##### Study text #####
# Help choosing all-purpose fly line



## LowHydrogen (Dec 31, 2015)

Overlining will hurt your distance especially since most lines are too heavy as is.
How deep are you fishing for reds, sight casting shallow fish or mostly blind casting working a deeper flat? Is this line to replace the BTT? I think BTT is a great (best) all around line. Keep in mind these things are very subjective. In general lines with a longer head will help with distance but hurt you in close shots. So don't let the weight be your main/only consideration.


----------



## Heat_PCB (Jan 13, 2018)

3-4' is the deepest I can cast too when surf fishing. I do it more for casting practice than it is sight fishing. 

I do like the BTT, but not knowing wjat I don't know, figured I'd see if anybody else had a suggestion or two. I can cast the small stuff decently. But really struggle to throw an average clouser from the beach or to jacks at the jetty...


----------



## Rick hambric (Jun 24, 2017)

Cortland flats taper in 9wt. Weighs as much as most 8wt lines now.


----------



## LowHydrogen (Dec 31, 2015)

Heat_PCB said:


> 3-4' is the deepest I can cast too when surf fishing. I do it more for casting practice than it is sight fishing.
> 
> I do like the BTT, but not knowing wjat I don't know, figured I'd see if anybody else had a suggestion or two. I can cast the small stuff decently. But really struggle to throw an average clouser from the beach or to jacks at the jetty...
##### Given information #####
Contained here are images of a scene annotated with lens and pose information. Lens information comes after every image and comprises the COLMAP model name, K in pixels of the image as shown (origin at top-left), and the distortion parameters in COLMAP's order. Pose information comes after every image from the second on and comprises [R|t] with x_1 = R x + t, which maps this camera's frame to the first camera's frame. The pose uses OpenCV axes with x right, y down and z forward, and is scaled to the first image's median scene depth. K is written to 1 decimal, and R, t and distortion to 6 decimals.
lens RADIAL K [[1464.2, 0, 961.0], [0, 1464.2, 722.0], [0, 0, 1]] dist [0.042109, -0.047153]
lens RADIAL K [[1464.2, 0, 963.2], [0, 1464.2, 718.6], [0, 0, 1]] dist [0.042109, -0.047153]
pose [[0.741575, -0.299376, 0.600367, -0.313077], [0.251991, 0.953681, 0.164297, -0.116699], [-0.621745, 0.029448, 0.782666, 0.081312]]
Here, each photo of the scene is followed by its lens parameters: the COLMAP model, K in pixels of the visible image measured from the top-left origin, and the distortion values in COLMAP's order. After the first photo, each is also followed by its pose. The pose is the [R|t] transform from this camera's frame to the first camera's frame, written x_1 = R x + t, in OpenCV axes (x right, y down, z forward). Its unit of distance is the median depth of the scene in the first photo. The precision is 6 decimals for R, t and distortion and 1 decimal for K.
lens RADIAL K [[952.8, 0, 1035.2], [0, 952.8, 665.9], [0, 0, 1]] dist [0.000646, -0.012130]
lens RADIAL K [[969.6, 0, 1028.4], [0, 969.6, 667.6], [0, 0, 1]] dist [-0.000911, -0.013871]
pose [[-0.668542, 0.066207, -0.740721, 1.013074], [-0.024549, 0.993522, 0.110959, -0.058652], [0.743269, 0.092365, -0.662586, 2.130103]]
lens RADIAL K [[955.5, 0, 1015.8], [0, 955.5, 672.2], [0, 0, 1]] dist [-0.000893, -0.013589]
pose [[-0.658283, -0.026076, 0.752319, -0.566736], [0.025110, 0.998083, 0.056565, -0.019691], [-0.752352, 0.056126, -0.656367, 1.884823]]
#####
- **Tasks and exercises**
**a.** List each distinct username that appears as a post author in the fly line thread.
**b.** Reproduce word for word the passage of the fly line thread between "# Help choosing" and "your main/only consideration.", inclusive.

- **Answer list**
**a.** LowHydrogen, Heat_PCB, Rick hambric

**b.**
# Help choosing all-purpose fly line



## LowHydrogen (Dec 31, 2015)

Overlining will hurt your distance especially since most lines are too heavy as is.
How deep are you fishing for reds, sight casting shallow fish or mostly blind casting working a deeper flat? Is this line to replace the BTT? I think BTT is a great (best) all around line. Keep in mind these things are very subjective. In general lines with a longer head will help with distance but hurt you in close shots. So don't let the weight be your main/only consideration.